BEGIN Listed records
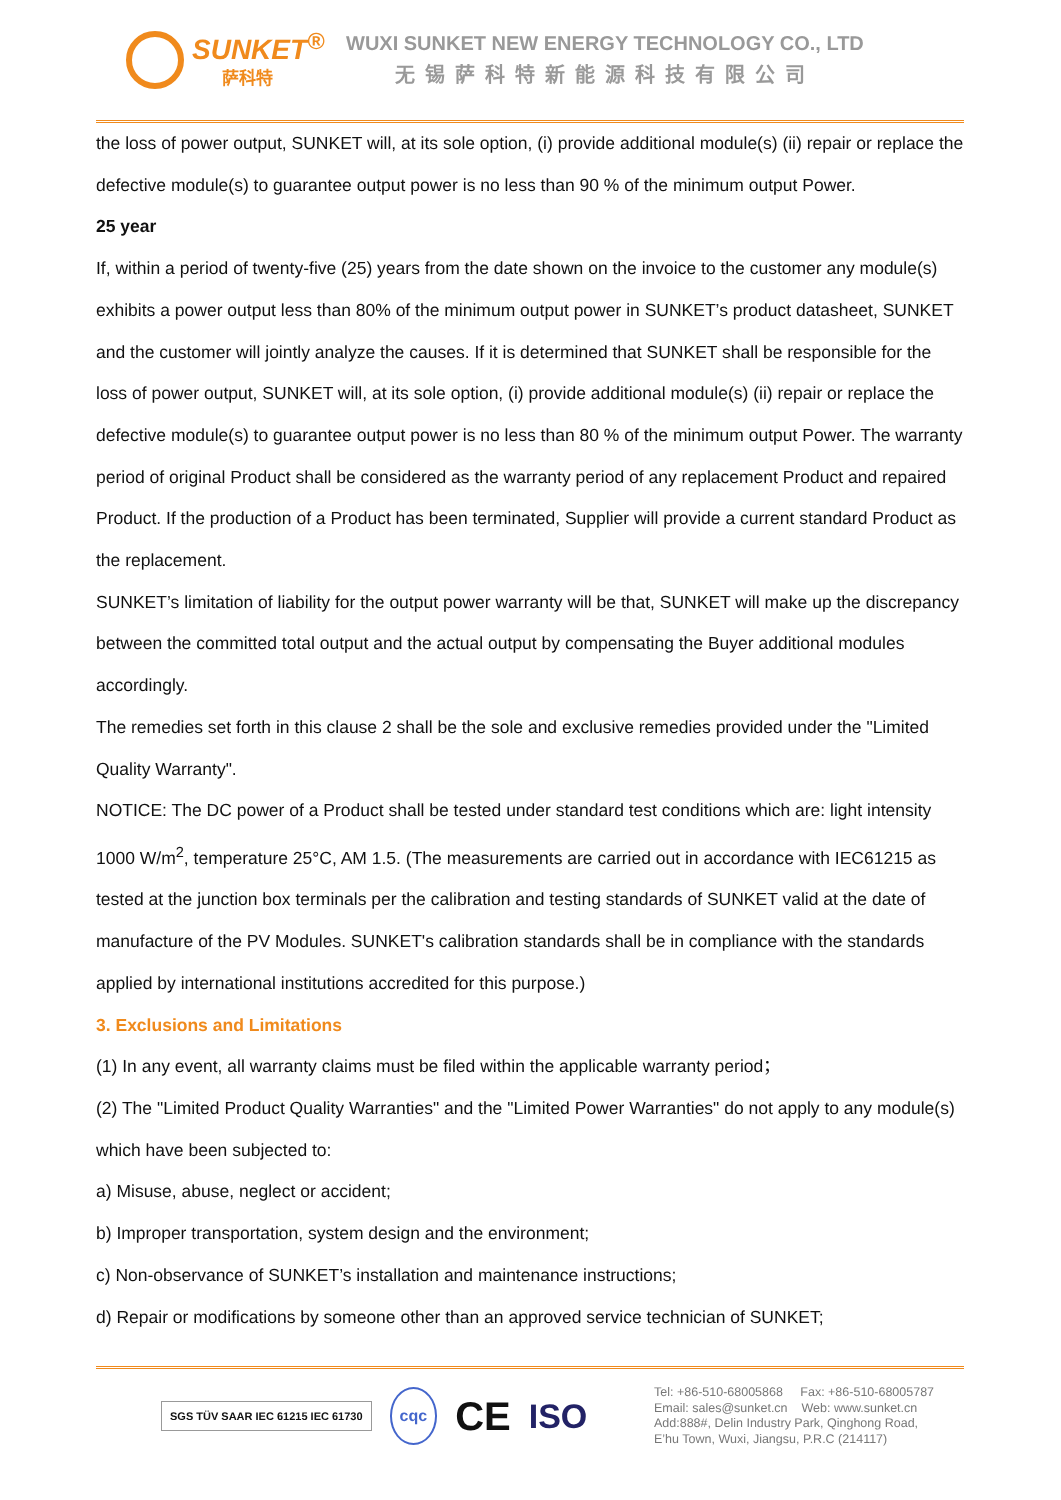SUNKET<sup>®</sup>
萨科特
WUXI SUNKET NEW ENERGY TECHNOLOGY CO., LTD
无锡萨科特新能源科技有限公司
the loss of power output, SUNKET will, at its sole option, (i) provide additional module(s) (ii) repair or replace the defective module(s) to guarantee output power is no less than 90 % of the minimum output Power.
25 year
If, within a period of twenty-five (25) years from the date shown on the invoice to the customer any module(s) exhibits a power output less than 80% of the minimum output power in SUNKET’s product datasheet, SUNKET and the customer will jointly analyze the causes. If it is determined that SUNKET shall be responsible for the loss of power output, SUNKET will, at its sole option, (i) provide additional module(s) (ii) repair or replace the defective module(s) to guarantee output power is no less than 80 % of the minimum output Power. The warranty period of original Product shall be considered as the warranty period of any replacement Product and repaired Product. If the production of a Product has been terminated, Supplier will provide a current standard Product as the replacement.
SUNKET’s limitation of liability for the output power warranty will be that, SUNKET will make up the discrepancy between the committed total output and the actual output by compensating the Buyer additional modules accordingly.
The remedies set forth in this clause 2 shall be the sole and exclusive remedies provided under the "Limited Quality Warranty".
NOTICE: The DC power of a Product shall be tested under standard test conditions which are: light intensity 1000 W/m<sup>2</sup>, temperature 25°C, AM 1.5. (The measurements are carried out in accordance with IEC61215 as tested at the junction box terminals per the calibration and testing standards of SUNKET valid at the date of manufacture of the PV Modules. SUNKET's calibration standards shall be in compliance with the standards applied by international institutions accredited for this purpose.)
3. Exclusions and Limitations
(1) In any event, all warranty claims must be filed within the applicable warranty period；
(2) The "Limited Product Quality Warranties" and the "Limited Power Warranties" do not apply to any module(s) which have been subjected to:
a) Misuse, abuse, neglect or accident;
b) Improper transportation, system design and the environment;
c) Non-observance of SUNKET’s installation and maintenance instructions;
d) Repair or modifications by someone other than an approved service technician of SUNKET;
SGS TÜV SAAR IEC 61215 IEC 61730 cqc CE ISO
Tel: +86-510-68005868 Fax: +86-510-68005787
Email: sales@sunket.cn Web: www.sunket.cn
Add:888#, Delin Industry Park, Qinghong Road,
E’hu Town, Wuxi, Jiangsu, P.R.C (214117)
END Listed records
* Task to carry out
There is one span to return: the line holding "Tel: +86-510-68005868 Fax: +86-510-68005787" and every line after it through the end of the listing above; please give it exactly and add nothing.

* Answer to the exercise
Tel: +86-510-68005868 Fax: +86-510-68005787
Email: sales@sunket.cn Web: www.sunket.cn
Add:888#, Delin Industry Park, Qinghong Road,
E’hu Town, Wuxi, Jiangsu, P.R.C (214117)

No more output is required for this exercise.